Many breast cancer survivors experience long term sequelae, including fatigue, decreased physical functioning, pain, and psychological distress. Physical activity can ameliorate these problems, but there is little research on how activity should be performed to be most beneficial. This study explores how dimensions of physical activity (total energy expenditure, frequency, and duration) are associated with symptoms among breast cancer survivors.
We conducted secondary analysis of data on physical activity behavior and symptoms in a cross-sectional study (n = 148) of breast cancer survivors who were off treatment and had been diagnosed within the past 5 years.
Multivariate analyses showed that total energy expenditure was associated with better general health (p=0.006) and fewer depressive symptoms (p=0.014), while frequency of activity was linearly related to physical functioning (p=0.047), pain (0.057), general health (p<0.001), and depressive symptoms (p<0.001).

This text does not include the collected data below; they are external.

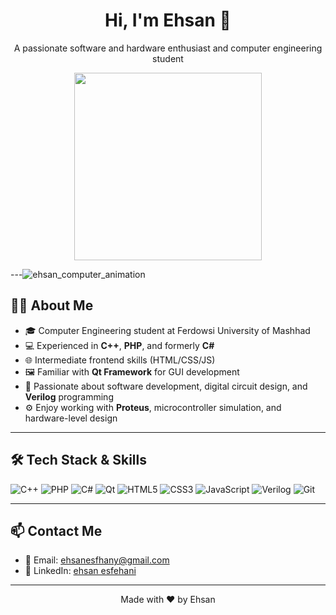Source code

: <h1 align="center">Hi, I'm Ehsan 👋</h1>

<p align="center">
  A passionate software and hardware enthusiast and computer engineering student
</p>

<p align="center">
  <img src="https://github.com/your-username/your-repo-name/blob/main/ehsan_computer_animation.gif?raw=true" width="300" />
</p>

---![ehsan_computer_animation]()


## 👨‍🎓 About Me

- 🎓 Computer Engineering student at Ferdowsi University of Mashhad  
- 💻 Experienced in **C++**, **PHP**, and formerly **C#**
- 🌐 Intermediate frontend skills (HTML/CSS/JS)  
- 🖼️ Familiar with **Qt Framework** for GUI development
- 🔧 Passionate about software development, digital circuit design, and **Verilog** programming
- ⚙️ Enjoy working with **Proteus**, microcontroller simulation, and hardware-level design

---

## 🛠️ Tech Stack & Skills

![C++](https://img.shields.io/badge/C++-00599C?style=for-the-badge&logo=c%2B%2B&logoColor=white)
![PHP](https://img.shields.io/badge/PHP-777BB4?style=for-the-badge&logo=php&logoColor=white)
![C#](https://img.shields.io/badge/C%23-239120?style=for-the-badge&logo=c-sharp&logoColor=white)
![Qt](https://img.shields.io/badge/Qt-41CD52?style=for-the-badge&logo=qt&logoColor=white)
![HTML5](https://img.shields.io/badge/HTML5-E34F26?style=for-the-badge&logo=html5&logoColor=white)
![CSS3](https://img.shields.io/badge/CSS3-1572B6?style=for-the-badge&logo=css3&logoColor=white)
![JavaScript](https://img.shields.io/badge/JavaScript-F7DF1E?style=for-the-badge&logo=javascript&logoColor=black)
![Verilog](https://img.shields.io/badge/Verilog-00B2EE?style=for-the-badge&logo=verilog&logoColor=white)
![Git](https://img.shields.io/badge/Git-F05032?style=for-the-badge&logo=git&logoColor=white)

---

## 📫 Contact Me

- 📧 Email: ehsanesfhany@gmail.com  
- 💼 LinkedIn: [ehsan esfehani](https://www.linkedin.com/in/ehsan-esfehani-067b45340/?trk=flagship3_open_to_hiring_creation_upsell)

---

<p align="center">
  Made with ❤️ by Ehsan
</p>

Duration was related to physical functioning, pain, and general health, but the worst outcomes were reported by the participants with the shortest and longest duration of activity (quadratic trend p values = 0.002, 0.003, 0.008, respectively).
Greater total energy expenditure, higher physical activity frequency, and moderate duration were associated with better outcomes for most variables, although there was no relationship between any of the dimensions of physical activity and fatigue.
Implications for Cancer Survivors
The association of better outcomes with higher energy expenditure, higher frequency of activity, and moderate duration indicates that increasing activity through multiple short bouts may be the most beneficial for breast cancer survivors. However, randomized studies are needed to confirm this finding.